> Source data
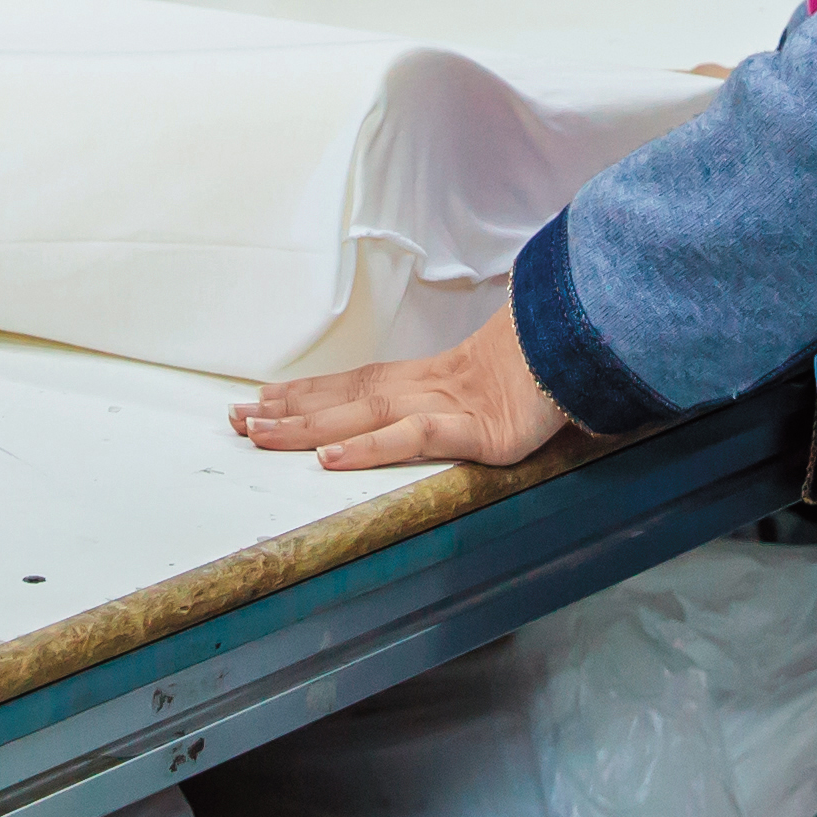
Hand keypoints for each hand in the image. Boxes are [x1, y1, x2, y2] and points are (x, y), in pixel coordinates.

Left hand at [230, 309, 568, 473]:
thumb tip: (409, 417)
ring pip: (359, 416)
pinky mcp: (471, 431)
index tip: (257, 400)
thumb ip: (443, 403)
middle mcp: (419, 390)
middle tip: (235, 420)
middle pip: (340, 400)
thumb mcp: (479, 393)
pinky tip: (331, 459)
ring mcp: (443, 408)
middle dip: (286, 411)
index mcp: (419, 382)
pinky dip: (367, 448)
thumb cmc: (533, 373)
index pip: (348, 386)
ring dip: (306, 426)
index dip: (302, 394)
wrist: (582, 358)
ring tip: (259, 433)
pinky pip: (410, 439)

> Task
Exactly as written, reproduce the lines from the beginning of the material through the line with "middle tip: (235, 420)", and skip any picture.

> Response to this task
Hand keypoints for each hand in the image. Boxes are [x1, y1, x2, y2] and points are (x, y), in pixel coordinates.

Left hand at [230, 309, 568, 473]:
thumb tip: (409, 417)
ring pip: (359, 416)
pinky mcp: (471, 431)
index tip: (257, 400)
thumb ip: (443, 403)
middle mcp: (419, 390)
middle tip: (235, 420)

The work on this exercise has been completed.